Abasourdi, l’enfant se jette à terre en adorant.
Tout le monde accourt, croyant qu’il est tombé, mais Jésus, un doigt sur les lèvres, fait signe qu’on se taise, puis il dit :
« Relève-toi, Yabeç. Les enfants ne doivent pas avoir peur de moi ! »
L’enfant redresse la tête en révérant Jésus, et il le regarde. Son expression est changée, presque craintive.
Mais Jésus sourit et lui tend la main en disant :
« Tu es un sage, petit juif. 194.5 Continuons l’examen entre nous. Maintenant que tu m’as reconnu, sais-tu si l’on parle de moi dans le Livre ?
– Oh oui, Seigneur ! Depuis le commencement jusqu’à maintenant. Tout parle de toi. Tu es le Sauveur promis. Maintenant, je comprends pourquoi tu ouvriras les portes des limbes. Ah ! Seigneur ! Seigneur ! Et tu m’aimes tant ?
– Oui, Yabeç.
– Non, plus Yabeç : donne-moi un nom qui veuille dire que tu m’as aimé, que tu m’as sauvé…
– Ce nom, je le choisirai avec ma Mère. D’accord ?
– Mais qu’il veuille dire exactement cela. Et je le prendrai le jour où je deviendrai fils de la Loi.

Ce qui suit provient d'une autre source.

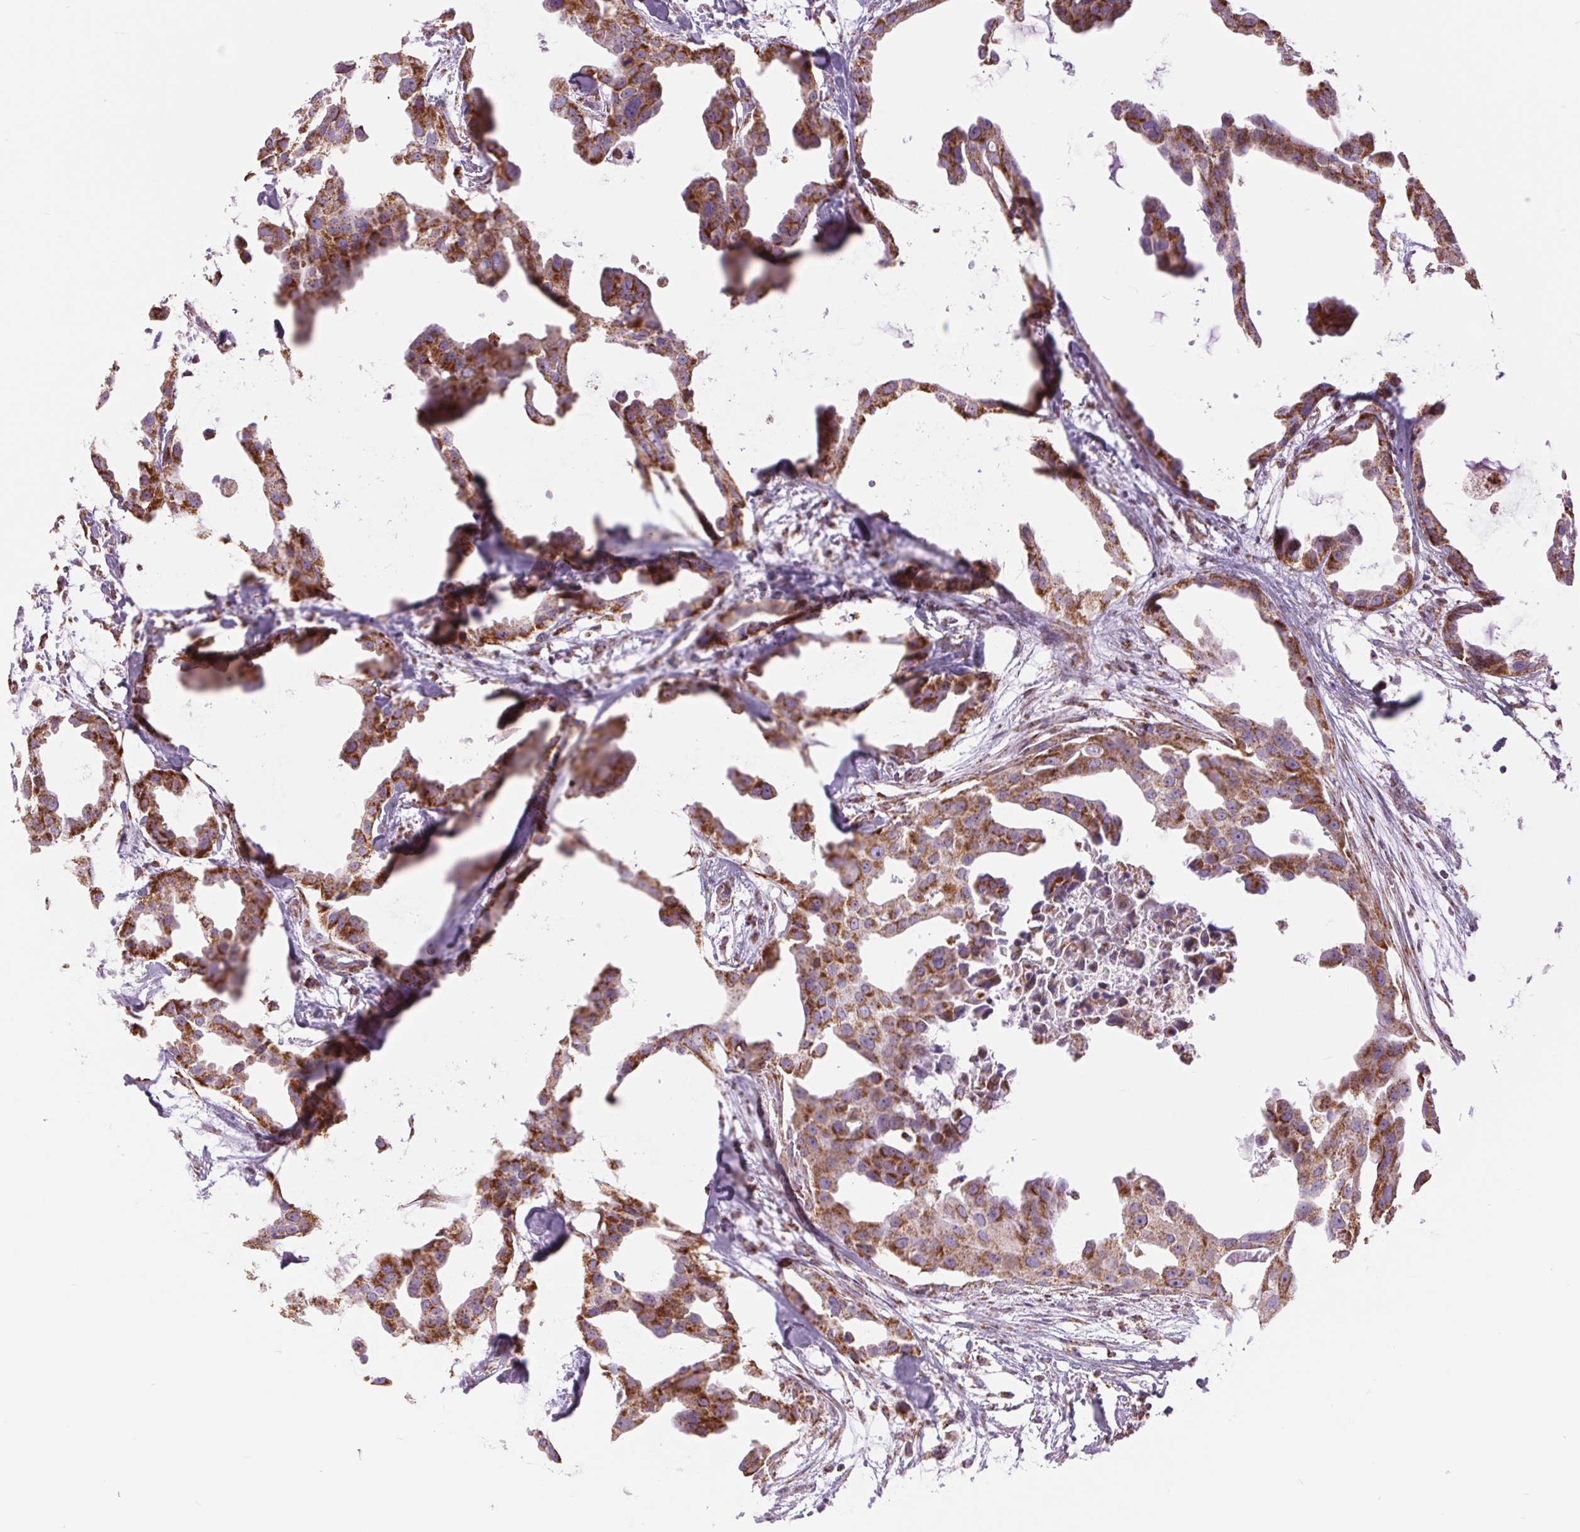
{"staining": {"intensity": "moderate", "quantity": ">75%", "location": "cytoplasmic/membranous"}, "tissue": "breast cancer", "cell_type": "Tumor cells", "image_type": "cancer", "snomed": [{"axis": "morphology", "description": "Duct carcinoma"}, {"axis": "topography", "description": "Breast"}], "caption": "Breast cancer (intraductal carcinoma) tissue demonstrates moderate cytoplasmic/membranous positivity in about >75% of tumor cells, visualized by immunohistochemistry.", "gene": "ATP5PB", "patient": {"sex": "female", "age": 38}}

– Tu le prendras à partir de ce jour. »
Ils ont dépassé Béthel et font halte dans un vallon frais et bien pourvu en eau pour prendre leur repas.
Yabeç est encore à moitié étourdi par cette révélation et il mange en silence ; c’est avec vénération qu’il reçoit chaque bouchée que lui présente Jésus. Mais, peu à peu, il s’enhardit et, après un beau moment de jeu avec Jean pendant que les autres se reposent sur l’herbe verte, il revient vers Jésus avec Jean tout souriant, et ils font un petit cercle à trois.
« Tu ne m’as toujours pas dit qui parle de moi dans le Livre !
– Les prophètes, Seigneur. Et encore avant, le Livre en parle après qu’Adam a été chassé, puis à Jacob, à Abraham et à Moïse… Ah !… Mon père me disait qu’il était allé chez Jean – pas lui, l’autre Jean, celui du Jourdain – et que lui, le grand prophète, t’appelait l’Agneau… Voilà, maintenant je comprends l’agneau de Moïse… La Pâque, c’est toi ! »
Jean le taquine :
« Mais quel est le prophète qui a prophétisé mieux que lui ?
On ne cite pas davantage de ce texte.